Poor Rio, and a pink cone just to top it all.... hope he has a speedy recovery!!


----------



## Sara (Aug 15, 2011)

Oh poor Rio,,, i remember when my Eric had his little nuggets removed. he was not at all impressed with the "Cone of Shame" of we purchased an inflatable collar. They look much more comfortable and he got used to falling asleep with his head resting on it!!


----------



## Cockapoodledoo (Feb 8, 2011)

Oh bless! Poor little Rio. I'm sure he'll be out of sorts for a couple of days. Give him a gentle hug from me. ......Pink! Poor Rio!
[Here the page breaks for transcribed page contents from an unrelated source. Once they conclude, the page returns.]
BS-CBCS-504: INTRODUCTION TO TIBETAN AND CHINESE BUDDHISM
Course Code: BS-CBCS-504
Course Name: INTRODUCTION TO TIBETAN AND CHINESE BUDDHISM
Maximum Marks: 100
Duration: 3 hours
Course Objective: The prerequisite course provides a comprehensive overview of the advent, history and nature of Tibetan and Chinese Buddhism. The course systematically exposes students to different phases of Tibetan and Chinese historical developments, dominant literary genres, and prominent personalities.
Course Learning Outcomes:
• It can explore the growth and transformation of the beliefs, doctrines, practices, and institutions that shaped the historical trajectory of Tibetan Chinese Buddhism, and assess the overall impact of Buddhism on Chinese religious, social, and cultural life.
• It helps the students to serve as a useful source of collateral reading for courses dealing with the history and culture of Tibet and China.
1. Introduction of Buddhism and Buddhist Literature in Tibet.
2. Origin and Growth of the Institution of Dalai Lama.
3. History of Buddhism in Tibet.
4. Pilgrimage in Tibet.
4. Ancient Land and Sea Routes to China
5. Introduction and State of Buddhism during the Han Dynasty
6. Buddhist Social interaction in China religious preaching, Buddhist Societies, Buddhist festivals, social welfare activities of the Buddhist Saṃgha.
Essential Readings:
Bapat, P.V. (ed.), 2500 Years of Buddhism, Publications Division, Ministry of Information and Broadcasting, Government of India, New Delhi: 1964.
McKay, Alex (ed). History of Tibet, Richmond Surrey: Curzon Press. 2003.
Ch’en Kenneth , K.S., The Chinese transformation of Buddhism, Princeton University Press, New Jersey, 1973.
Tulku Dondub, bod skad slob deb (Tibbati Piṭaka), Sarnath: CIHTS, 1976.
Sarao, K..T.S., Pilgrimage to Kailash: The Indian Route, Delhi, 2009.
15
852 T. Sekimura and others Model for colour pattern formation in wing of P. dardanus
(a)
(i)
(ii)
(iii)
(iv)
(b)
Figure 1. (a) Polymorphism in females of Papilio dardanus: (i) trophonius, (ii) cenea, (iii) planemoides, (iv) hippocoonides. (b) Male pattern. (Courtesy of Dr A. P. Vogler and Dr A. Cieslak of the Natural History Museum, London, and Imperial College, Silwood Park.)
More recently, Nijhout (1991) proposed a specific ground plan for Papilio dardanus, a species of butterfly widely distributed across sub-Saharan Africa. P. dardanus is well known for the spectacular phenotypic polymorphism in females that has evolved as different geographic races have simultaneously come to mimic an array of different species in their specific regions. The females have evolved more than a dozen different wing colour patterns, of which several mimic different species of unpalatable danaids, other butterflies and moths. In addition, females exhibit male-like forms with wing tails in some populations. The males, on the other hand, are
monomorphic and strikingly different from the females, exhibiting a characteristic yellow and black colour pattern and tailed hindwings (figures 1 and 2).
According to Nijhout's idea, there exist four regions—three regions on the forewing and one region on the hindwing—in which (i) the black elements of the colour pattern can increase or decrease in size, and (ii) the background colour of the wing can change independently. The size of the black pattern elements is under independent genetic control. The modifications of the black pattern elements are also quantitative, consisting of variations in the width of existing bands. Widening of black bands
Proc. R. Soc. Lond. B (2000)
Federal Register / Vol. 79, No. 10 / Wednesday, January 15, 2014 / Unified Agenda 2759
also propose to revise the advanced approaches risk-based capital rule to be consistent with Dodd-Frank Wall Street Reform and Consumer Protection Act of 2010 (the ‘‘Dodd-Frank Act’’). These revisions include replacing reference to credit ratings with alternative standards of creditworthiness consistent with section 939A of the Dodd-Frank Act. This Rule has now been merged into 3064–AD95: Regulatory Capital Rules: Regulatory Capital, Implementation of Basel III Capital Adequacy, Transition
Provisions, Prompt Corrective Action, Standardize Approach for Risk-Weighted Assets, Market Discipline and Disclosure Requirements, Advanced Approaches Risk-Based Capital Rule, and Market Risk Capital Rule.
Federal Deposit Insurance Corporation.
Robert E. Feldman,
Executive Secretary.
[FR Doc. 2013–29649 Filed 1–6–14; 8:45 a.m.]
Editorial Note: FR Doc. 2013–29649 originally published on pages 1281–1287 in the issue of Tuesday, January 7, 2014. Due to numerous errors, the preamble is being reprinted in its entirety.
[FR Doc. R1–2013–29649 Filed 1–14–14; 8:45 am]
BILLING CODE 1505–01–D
Lol

Karen xx


----------



## Mrs Hippiechick (Jul 26, 2011)

Poor Rio - the 'cone of shame' is bad enough, let alone it being a pink one! Could you personalise it with some boy stickers for him 

Plenty of cuddles and wishing him a speedy recovery x


----------



## JoJo (Mar 2, 2011)

Oh Rio .. the cone of shame ... and pink!!! wishing Rio a speedy recovery .... sending you hug a blue hug, not a pink one


----------



## curt3007 (May 28, 2011)

Sara said:


> Oh poor Rio,,, i remember when my Eric had his little nuggets removed. he was not at all impressed with the "Cone of Shame" of we purchased an inflatable collar. They look much more comfortable and he got used to falling asleep with his head resting on it!!


oh where did you get the inflatable cone from? Poor Rio big hug xx


----------



## Rufini (Sep 9, 2011)

awwwww I hope that he is feeling better soon, and more manly! The poor mite has been so emasculated! 

I am sooooo tempted to get Vincent a pink cone just to see his response...!!!


----------



## Sara (Aug 15, 2011)

Hi Jayne, I got my blow up collar from the vets but you can get them from procollar.co.uk. Eric was much happier in his!!


----------



## JulesB (Mar 6, 2011)

I hope Rio is feeling better soon.

I got an inflatable collar for Betty too even though she didn't end up needing it as baby vests worked best for her but i felt the inflatable collar would be more comfortable.

I know you can get them via sellers on Amazon as that where i got mine, just search for "inflatable buster collars".

x


----------



## Sezra (May 20, 2011)

Poor Rio, hope he makes a quick recovery. x


----------



## tessybear (May 1, 2011)

Hugs to Rio from Tess and Dexter x


----------